▸ Dataset entries:
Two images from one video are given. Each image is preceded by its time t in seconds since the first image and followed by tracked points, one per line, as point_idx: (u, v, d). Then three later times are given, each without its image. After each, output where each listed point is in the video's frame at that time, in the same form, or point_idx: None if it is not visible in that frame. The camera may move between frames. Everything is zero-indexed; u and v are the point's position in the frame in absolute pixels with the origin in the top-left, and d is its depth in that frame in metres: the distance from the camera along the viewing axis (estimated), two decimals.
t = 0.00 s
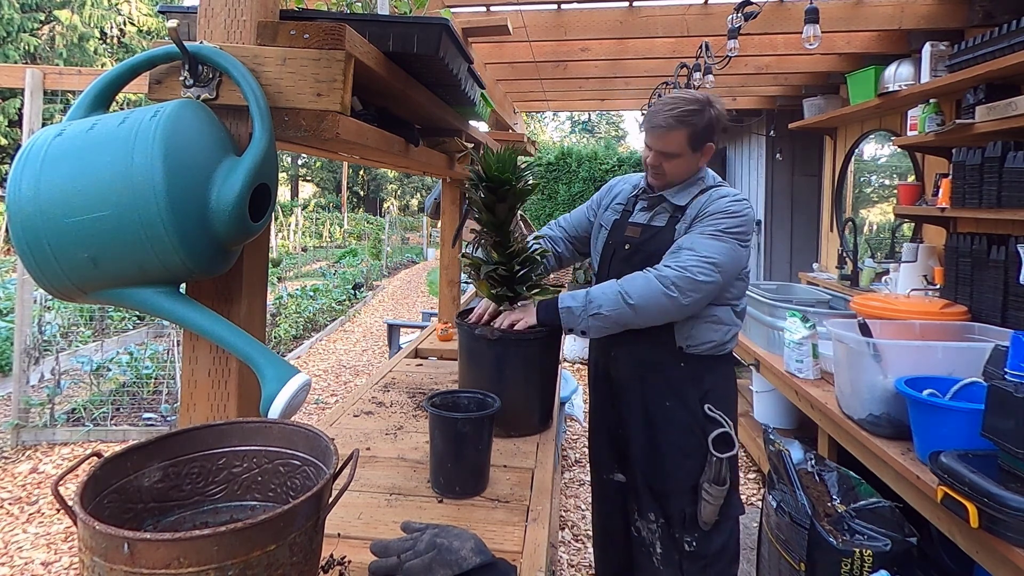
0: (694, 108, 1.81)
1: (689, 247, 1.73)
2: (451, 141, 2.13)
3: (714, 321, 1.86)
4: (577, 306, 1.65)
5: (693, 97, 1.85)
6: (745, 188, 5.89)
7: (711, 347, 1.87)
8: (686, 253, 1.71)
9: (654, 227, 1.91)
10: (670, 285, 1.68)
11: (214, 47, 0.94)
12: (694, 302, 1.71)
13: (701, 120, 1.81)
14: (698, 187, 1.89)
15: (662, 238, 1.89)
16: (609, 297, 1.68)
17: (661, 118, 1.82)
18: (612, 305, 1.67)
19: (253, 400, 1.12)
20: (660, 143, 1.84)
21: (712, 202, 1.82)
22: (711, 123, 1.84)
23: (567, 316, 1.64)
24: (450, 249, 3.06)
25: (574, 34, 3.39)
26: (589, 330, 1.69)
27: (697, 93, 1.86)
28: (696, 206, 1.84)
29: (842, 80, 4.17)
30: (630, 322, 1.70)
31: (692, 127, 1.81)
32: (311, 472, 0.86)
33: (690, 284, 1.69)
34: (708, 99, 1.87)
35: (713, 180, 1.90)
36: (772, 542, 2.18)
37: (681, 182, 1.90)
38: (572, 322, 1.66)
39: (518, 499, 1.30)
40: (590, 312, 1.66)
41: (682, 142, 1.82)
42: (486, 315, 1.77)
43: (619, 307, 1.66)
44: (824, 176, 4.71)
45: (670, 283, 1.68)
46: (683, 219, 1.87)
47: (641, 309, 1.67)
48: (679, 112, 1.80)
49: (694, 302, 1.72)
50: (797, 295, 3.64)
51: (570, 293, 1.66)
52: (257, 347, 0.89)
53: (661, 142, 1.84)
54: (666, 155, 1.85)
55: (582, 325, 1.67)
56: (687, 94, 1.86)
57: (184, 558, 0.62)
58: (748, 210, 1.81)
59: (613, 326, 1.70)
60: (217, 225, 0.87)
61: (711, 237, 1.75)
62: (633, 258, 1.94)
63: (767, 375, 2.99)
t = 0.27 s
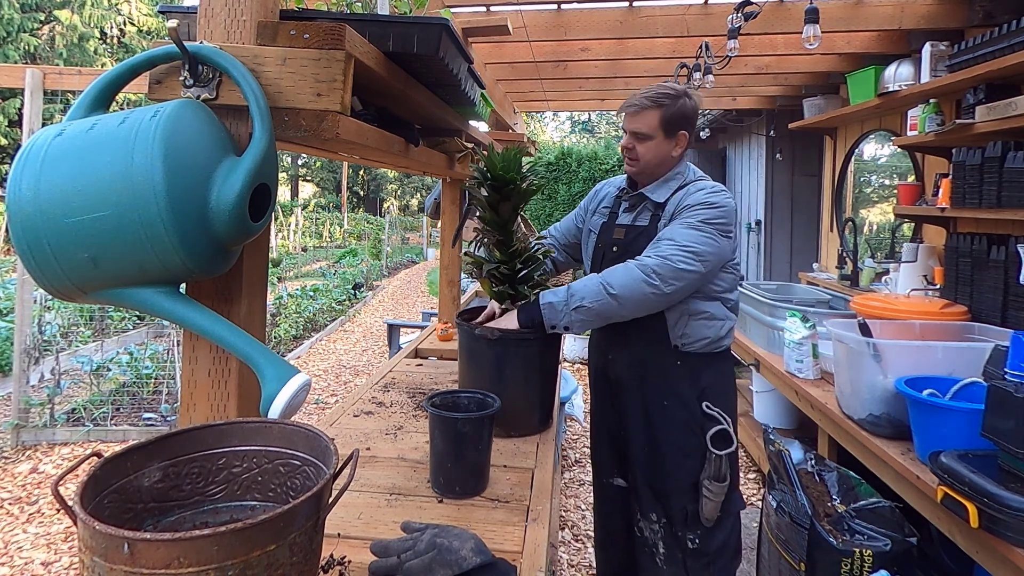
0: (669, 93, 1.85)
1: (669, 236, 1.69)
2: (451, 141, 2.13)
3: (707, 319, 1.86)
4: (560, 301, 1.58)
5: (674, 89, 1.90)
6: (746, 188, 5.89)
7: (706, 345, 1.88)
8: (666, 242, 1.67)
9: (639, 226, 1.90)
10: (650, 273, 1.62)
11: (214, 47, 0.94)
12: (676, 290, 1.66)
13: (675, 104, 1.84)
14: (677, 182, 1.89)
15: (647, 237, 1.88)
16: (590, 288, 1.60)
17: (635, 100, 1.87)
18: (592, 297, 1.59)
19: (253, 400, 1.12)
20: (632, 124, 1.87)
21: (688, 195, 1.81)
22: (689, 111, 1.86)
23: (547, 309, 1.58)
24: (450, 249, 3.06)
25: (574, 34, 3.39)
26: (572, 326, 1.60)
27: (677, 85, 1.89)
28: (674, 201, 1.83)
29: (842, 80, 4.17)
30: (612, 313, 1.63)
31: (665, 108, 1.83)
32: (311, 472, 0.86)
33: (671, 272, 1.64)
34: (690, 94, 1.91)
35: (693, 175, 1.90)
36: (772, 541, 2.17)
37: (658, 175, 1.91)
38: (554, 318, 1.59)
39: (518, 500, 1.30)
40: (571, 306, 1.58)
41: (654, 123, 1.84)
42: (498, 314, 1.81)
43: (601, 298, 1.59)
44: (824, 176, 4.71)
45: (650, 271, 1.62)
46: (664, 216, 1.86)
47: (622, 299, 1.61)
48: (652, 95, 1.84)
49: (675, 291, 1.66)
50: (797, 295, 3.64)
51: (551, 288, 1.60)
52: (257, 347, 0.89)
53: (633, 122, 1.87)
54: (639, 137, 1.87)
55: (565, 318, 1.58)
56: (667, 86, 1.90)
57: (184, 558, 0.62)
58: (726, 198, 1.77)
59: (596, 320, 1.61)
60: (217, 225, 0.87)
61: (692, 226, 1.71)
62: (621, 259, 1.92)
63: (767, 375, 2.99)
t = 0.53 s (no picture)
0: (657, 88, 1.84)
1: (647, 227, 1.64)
2: (451, 141, 2.13)
3: (694, 318, 1.85)
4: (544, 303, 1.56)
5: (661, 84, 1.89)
6: (746, 188, 5.89)
7: (694, 344, 1.86)
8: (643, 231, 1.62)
9: (625, 226, 1.89)
10: (627, 261, 1.56)
11: (214, 47, 0.94)
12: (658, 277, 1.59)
13: (660, 98, 1.83)
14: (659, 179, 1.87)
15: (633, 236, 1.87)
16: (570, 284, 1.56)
17: (621, 95, 1.86)
18: (572, 291, 1.53)
19: (253, 400, 1.12)
20: (617, 118, 1.87)
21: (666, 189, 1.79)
22: (675, 106, 1.85)
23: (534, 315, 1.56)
24: (450, 249, 3.06)
25: (574, 34, 3.39)
26: (559, 326, 1.55)
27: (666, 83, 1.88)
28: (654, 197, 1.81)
29: (842, 80, 4.17)
30: (597, 308, 1.55)
31: (650, 102, 1.82)
32: (311, 472, 0.86)
33: (649, 258, 1.57)
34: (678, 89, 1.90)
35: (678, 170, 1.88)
36: (772, 541, 2.18)
37: (644, 170, 1.90)
38: (542, 321, 1.56)
39: (518, 499, 1.30)
40: (553, 304, 1.54)
41: (639, 117, 1.84)
42: (505, 308, 1.84)
43: (581, 291, 1.53)
44: (824, 176, 4.71)
45: (627, 258, 1.56)
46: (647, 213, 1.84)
47: (602, 289, 1.54)
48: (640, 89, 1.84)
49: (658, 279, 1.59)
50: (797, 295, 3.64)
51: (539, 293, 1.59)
52: (257, 347, 0.89)
53: (618, 116, 1.87)
54: (626, 131, 1.87)
55: (550, 319, 1.54)
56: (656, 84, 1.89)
57: (184, 558, 0.62)
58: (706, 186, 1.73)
59: (584, 316, 1.55)
60: (217, 225, 0.87)
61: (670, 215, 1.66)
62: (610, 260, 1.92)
63: (767, 375, 2.99)
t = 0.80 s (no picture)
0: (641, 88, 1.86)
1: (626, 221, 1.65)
2: (451, 141, 2.13)
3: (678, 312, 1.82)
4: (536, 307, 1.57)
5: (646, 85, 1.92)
6: (746, 188, 5.89)
7: (680, 339, 1.84)
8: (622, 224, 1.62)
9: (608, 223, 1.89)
10: (607, 254, 1.56)
11: (214, 47, 0.94)
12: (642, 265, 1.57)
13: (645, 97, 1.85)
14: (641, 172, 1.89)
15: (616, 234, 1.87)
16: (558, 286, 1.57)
17: (607, 93, 1.89)
18: (559, 292, 1.54)
19: (253, 400, 1.12)
20: (604, 116, 1.89)
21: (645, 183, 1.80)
22: (661, 106, 1.87)
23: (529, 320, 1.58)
24: (450, 249, 3.06)
25: (574, 34, 3.39)
26: (554, 329, 1.55)
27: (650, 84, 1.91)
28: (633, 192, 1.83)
29: (842, 80, 4.17)
30: (587, 305, 1.54)
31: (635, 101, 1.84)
32: (311, 472, 0.86)
33: (629, 247, 1.56)
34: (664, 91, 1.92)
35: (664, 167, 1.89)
36: (772, 541, 2.18)
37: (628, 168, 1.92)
38: (538, 325, 1.57)
39: (518, 499, 1.30)
40: (544, 308, 1.55)
41: (625, 115, 1.86)
42: (503, 313, 1.83)
43: (568, 292, 1.52)
44: (825, 176, 4.71)
45: (606, 252, 1.56)
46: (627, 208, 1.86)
47: (589, 286, 1.53)
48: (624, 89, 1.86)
49: (643, 267, 1.58)
50: (797, 295, 3.63)
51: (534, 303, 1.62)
52: (257, 347, 0.89)
53: (604, 114, 1.89)
54: (611, 129, 1.89)
55: (544, 324, 1.55)
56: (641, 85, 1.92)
57: (184, 558, 0.62)
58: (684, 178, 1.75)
59: (576, 316, 1.54)
60: (217, 225, 0.87)
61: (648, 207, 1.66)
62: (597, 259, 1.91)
63: (767, 375, 2.99)
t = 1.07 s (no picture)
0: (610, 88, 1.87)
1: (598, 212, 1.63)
2: (451, 142, 2.13)
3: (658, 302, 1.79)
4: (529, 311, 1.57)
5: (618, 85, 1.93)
6: (746, 188, 5.89)
7: (663, 328, 1.81)
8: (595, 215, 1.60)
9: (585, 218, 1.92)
10: (583, 247, 1.53)
11: (214, 47, 0.94)
12: (622, 252, 1.53)
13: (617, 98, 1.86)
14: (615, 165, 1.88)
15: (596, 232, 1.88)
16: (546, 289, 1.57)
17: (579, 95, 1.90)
18: (545, 294, 1.53)
19: (253, 400, 1.12)
20: (576, 118, 1.91)
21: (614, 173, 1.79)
22: (633, 105, 1.88)
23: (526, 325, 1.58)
24: (450, 249, 3.06)
25: (574, 34, 3.39)
26: (550, 330, 1.55)
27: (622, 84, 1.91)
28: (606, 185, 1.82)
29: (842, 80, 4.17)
30: (576, 302, 1.52)
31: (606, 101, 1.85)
32: (311, 472, 0.86)
33: (604, 236, 1.53)
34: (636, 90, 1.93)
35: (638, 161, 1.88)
36: (772, 541, 2.17)
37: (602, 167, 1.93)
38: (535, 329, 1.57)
39: (518, 499, 1.30)
40: (535, 312, 1.55)
41: (596, 116, 1.87)
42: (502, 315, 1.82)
43: (553, 293, 1.52)
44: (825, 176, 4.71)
45: (582, 245, 1.53)
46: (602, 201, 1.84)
47: (572, 283, 1.51)
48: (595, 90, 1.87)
49: (622, 253, 1.53)
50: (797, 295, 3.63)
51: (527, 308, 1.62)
52: (257, 347, 0.89)
53: (577, 116, 1.91)
54: (585, 130, 1.90)
55: (539, 327, 1.55)
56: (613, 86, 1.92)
57: (184, 558, 0.62)
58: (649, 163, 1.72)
59: (568, 315, 1.54)
60: (217, 225, 0.87)
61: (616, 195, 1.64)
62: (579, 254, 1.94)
63: (767, 375, 2.99)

▸ Task: Tally up the lines in the preceding listing that contain the string "picture". Respond with the number and nothing else.

▸ Solved exercise: 3